Chinese leader visits Turkey, Syria to top agenda
ANKARA - The Associated Press
China's Vice President Xi Jinping (L) shakes hands with Turkey's President Abdullah Gul as he arrives at the Presidential Palace in Ankara February 21, 2012. REUTERS PhotoChinese Vice President Xi Jinping was in Turkey on Tuesday, where he was sure to hear from Turkish leaders about their growing concerns over the raging violence in neighboring Syria.
Turkey's government says the world cannot remain silent in the face of Syrian President Bashar Assad's brutal crackdown on dissent. But China, along with Russia, has vetoed two Security Council resolutions backing Arab League plans aimed at ending the conflict and condemning Assad's crackdown on protests that killed 5,400 in 2011 alone, according to the U.N.
China on Saturday said it supports the League's proposals. The seemingly contradictory stance appears to reflect Beijing's desire for mediation while remaining averse to U.N. involvement that could lead to the authorization of force, as happened with Libya.
Xi, who is expected to become president of the world's most populous nation next year, will meet Turkish President Abdullah Gul and Prime Minister Recep Tayyip Erdogan to discuss bilateral and regional affairs.

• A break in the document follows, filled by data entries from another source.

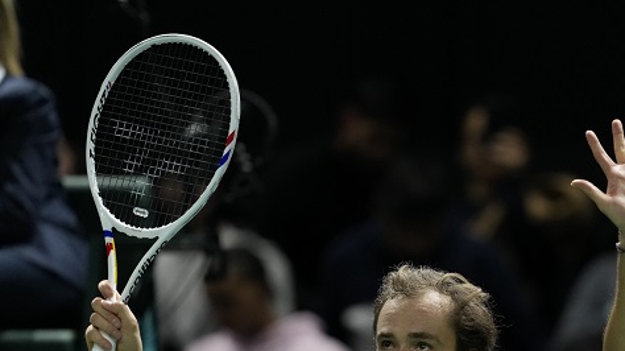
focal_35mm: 597
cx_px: 418
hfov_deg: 3.6
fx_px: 9888
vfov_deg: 2.0
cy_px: 351
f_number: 2.8
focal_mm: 300
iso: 3200
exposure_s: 1/1250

Turkey has repeatedly condemned what it calls atrocities in Syria and urged Assad to step down.
Turkey matters in the global debate about the bloodshed because of its 566-mile (911-kilometer) frontier with Syria, and because it has matured into a regional power and potential counter to Iran, a backer of Damascus. About 10,000 Syrians, fleeing the violence, have sought refuge in Turkey.
Xi was also expected to oversee the signing of cooperation agreements with Turkey.
Earlier in the day, some 100 Uighurs set two Chinese flags on fire and stamped on them in a protest against China's crackdown on the minority group in China's Xinjiang region. Uighurs are related to Turks and Turkey is home to a large Uighur community.
Violence between Muslim Uighurs and Han Chinese left nearly 200 dead in western China in 2009 in the worst riots in China's far west in more than a decade.